On work worth doing.

Working full time and doing a master’s degree at the same time is difficult. Lots of people probably know this already, and I really thought I knew this when I applied. I now realise I really didn’t have a thorough understanding of just how challenging it would be. I didn’t know or expect to spend night after night working or studying to catch up on things I just have not had time to do. I didn’t imagine that it would be so difficult to organise my time to fit in both work and study. The theory was that I work freelance, I can accept and reject work whenever I like. December 2016 me is laughing in the naive face of June 2016 me. How very foolish I was.

In addition to time management difficulties, it’s also difficult because a master’s degree is bloody difficult. I feel like this is a fact that has crept up on me and slapped me in the face. I had expected that I would understand the things I am learning after having read about it enough. That’s not what has happened. It’s probably a combination of the fact that I have never studied in this field before and that it’s a master’s degree so it is, by nature, of a higher level. All in all, it’s been challenging. I am just now, nearing the end of the first semester, starting to understand things sufficiently to be able to write the essays I have to write – whether I have time to write them is another matter!

Having struggled with this since September, I’ve questioned whether I did the right thing in deciding to do a master’s degree. The course material isn’t what I expected, some things, I feel, are not necessarily useful for my career as a translator. Some things are just fundamentally uninteresting to me.

However, I have found that, although it’s not what I expected, I have learned quite a lot about areas which I never imagined would be interesting to me. History of Art is an area that has never interested me; had you told me a year ago that I would choose to write an essay about Velázquez’s Las Meninas and van Eyck’s Arnolfini Portrait I probably wouldn’t have believed you. But here I am, writing this after almost three full days of research on these two paintings, having thoroughly enjoyed it. Cultural criticism, in general, and literary criticism, in particular, are areas which have sparked a huge interest in me, and I find myself reading about it for enjoyment, not study purposes.

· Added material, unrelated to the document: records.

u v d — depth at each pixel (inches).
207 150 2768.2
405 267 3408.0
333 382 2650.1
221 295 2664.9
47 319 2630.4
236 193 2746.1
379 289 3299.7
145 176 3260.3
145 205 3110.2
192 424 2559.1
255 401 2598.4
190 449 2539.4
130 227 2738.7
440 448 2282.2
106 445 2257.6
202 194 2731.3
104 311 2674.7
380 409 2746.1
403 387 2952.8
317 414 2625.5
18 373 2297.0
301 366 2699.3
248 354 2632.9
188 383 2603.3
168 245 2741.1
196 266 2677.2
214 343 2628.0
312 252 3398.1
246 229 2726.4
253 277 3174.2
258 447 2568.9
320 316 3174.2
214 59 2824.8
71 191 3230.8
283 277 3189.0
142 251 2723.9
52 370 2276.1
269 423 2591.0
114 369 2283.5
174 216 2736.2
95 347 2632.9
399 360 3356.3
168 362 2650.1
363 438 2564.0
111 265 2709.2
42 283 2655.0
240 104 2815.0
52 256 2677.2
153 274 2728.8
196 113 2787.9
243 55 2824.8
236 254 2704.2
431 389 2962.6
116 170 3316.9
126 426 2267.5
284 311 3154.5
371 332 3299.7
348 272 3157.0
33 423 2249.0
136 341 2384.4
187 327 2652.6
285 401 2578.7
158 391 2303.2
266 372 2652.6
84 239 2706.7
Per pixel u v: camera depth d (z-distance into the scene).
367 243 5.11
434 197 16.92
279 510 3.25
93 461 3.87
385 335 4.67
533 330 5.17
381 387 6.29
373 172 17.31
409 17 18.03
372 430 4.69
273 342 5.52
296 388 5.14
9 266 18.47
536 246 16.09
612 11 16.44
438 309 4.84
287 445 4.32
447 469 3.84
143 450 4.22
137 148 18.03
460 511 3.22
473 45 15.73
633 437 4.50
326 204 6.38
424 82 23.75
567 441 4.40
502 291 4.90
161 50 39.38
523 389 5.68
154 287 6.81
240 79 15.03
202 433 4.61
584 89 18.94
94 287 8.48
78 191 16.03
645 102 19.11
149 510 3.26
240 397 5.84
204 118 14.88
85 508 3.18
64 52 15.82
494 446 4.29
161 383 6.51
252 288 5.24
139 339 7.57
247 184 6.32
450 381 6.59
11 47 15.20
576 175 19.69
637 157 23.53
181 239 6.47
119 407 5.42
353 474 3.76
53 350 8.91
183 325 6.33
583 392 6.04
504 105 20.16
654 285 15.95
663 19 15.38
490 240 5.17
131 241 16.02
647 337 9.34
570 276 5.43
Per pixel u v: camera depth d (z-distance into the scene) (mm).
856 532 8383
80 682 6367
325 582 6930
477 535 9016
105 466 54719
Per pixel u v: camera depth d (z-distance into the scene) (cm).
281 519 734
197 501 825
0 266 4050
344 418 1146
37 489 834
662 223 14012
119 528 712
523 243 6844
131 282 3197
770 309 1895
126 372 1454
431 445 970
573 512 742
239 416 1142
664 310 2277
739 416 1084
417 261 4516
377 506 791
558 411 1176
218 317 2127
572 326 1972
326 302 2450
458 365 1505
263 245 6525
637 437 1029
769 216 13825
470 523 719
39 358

Although it’s not 100% in line with what I expected, it is thoroughly intellectually enriching. It could even open up new career paths and goals in the future. It’s made me consider new fields in which I may like to work. Therefore, I’ve come to the conclusion that although this master’s degree is not necessarily what I expected, and it may not provide me with what I originally intended to achieve from it, it is work worth doing. And as someone famous once said, “Nothing worth having comes easy”.

So I suppose my intention for writing this, aside from a sense of catharsis, is to encourage you to pursue new objectives; try something new, study a new subject or language, work on a new interest or hobby. Learn about something you would never have thought would interest you. You might just find that that little tangent leads you to newer, more interesting paths.